TTo join the conference call, please dial:

UK toll free 0808 237 0033
UK International +44 (0) 20 3139 4845
USA toll free 1866 928 6048
Russia toll free 810 800 206 85011

A live webcast of the presentation will be available at:

https://arkadin-event.webex.com/arkadin-event/onstage/g.php?t=a&d=701971169

Event passcode: 642881

A replay of the conference call will be available from 6 pm London time on 18 October 2013, for the duration of 7 days.

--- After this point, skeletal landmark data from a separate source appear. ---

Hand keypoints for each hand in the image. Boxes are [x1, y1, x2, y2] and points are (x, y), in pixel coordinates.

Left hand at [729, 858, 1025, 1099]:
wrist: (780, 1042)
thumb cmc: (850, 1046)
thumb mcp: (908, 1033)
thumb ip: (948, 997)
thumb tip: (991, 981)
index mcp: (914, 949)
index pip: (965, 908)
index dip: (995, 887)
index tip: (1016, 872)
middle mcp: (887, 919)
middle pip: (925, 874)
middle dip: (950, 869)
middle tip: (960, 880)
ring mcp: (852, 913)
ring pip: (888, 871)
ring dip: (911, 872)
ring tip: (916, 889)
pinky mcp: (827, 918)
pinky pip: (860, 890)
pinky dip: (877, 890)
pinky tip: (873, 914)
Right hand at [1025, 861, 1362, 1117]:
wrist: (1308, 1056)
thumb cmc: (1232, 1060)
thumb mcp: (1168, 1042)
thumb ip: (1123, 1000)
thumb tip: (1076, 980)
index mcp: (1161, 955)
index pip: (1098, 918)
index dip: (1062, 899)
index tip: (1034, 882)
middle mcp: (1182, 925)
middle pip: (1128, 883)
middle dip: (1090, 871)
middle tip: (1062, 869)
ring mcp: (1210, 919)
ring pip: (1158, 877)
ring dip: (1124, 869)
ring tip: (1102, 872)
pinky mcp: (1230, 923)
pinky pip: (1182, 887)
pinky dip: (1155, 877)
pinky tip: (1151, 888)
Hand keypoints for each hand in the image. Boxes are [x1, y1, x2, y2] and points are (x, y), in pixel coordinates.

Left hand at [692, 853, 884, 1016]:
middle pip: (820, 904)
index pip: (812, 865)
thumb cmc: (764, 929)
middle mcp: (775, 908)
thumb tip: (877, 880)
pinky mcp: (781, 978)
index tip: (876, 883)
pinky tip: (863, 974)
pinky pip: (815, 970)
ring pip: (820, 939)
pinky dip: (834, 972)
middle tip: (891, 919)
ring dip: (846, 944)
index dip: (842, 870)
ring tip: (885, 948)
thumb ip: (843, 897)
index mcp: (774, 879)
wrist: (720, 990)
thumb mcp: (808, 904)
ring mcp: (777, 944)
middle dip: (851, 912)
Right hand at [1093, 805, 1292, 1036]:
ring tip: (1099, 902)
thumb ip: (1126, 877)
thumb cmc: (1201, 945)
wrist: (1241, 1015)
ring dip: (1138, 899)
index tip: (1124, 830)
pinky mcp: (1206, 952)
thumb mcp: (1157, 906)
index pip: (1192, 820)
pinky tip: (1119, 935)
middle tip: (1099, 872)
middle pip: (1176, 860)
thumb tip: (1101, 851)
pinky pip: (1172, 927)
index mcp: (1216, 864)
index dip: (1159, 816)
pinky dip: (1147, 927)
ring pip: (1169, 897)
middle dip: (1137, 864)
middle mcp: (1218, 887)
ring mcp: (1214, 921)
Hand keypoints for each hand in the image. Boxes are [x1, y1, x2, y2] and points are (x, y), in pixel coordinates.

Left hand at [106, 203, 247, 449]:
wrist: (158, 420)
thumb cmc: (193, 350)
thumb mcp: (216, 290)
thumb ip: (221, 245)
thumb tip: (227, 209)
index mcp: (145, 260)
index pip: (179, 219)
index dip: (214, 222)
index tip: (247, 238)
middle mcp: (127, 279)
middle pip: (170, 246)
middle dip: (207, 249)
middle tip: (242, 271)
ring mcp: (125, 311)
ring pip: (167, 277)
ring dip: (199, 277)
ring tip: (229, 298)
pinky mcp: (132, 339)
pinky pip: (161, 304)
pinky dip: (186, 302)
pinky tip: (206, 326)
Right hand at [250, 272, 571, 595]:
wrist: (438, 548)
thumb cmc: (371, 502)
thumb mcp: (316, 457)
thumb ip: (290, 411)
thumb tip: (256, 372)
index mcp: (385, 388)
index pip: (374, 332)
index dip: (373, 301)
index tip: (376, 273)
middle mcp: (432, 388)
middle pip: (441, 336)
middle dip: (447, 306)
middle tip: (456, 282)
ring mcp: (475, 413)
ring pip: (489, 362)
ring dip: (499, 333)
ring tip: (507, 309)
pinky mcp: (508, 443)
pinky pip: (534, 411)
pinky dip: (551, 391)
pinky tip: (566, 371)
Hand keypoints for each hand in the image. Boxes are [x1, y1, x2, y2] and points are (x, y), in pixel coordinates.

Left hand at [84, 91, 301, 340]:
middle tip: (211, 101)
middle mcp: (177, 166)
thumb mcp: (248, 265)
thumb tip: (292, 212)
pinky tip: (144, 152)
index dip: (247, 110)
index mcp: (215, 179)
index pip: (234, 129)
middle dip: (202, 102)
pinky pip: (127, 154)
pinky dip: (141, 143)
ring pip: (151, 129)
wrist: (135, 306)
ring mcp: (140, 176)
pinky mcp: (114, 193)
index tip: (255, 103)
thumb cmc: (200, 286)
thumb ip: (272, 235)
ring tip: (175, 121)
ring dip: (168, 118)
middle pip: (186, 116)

To access the replay, please dial:

UK toll free: 0808 237 0026
UK International: +44 (0) 20 3426 2807

Access number: 642881#

Enquiries:

Investor contact

Mikhail Seleznev, Director Investor Relations and Capital Markets
+44 (0) 203 585 35 37  ir@polyusgold.com

Media contact

Sergey Lavrinenko, Director Communications
+44 (0) 203 585 35 37  lavrinenkosn@polyusgold.com

Forward looking statements

This announcement may contain “forward-looking statements” concerning PGIL. Generally, the words “will”, “may”, “should”, “could”, “would”, “can”, “continue”, “opportunity”, “believes”, “expects”, “intends”, “anticipates”, “estimates” or similar expressions identify forward-looking statements. The forward-looking statements involve risks and uncertainties that could cause actual results to differ materially from those expressed in the forward-looking statements. Forward-looking statements include statements relating to future capital expenditures and business and management strategies and the expansion and growth of PGIL’s operations. Many of these risks and uncertainties relate to factors that are beyond PGIL’s ability to control or estimate precisely and therefore undue reliance should not be placed on such statements which speak only as at the date of this announcement. PGIL assumes no obligation in respect of, and does not intend to update, these forward-looking statements, except as required pursuant to applicable law.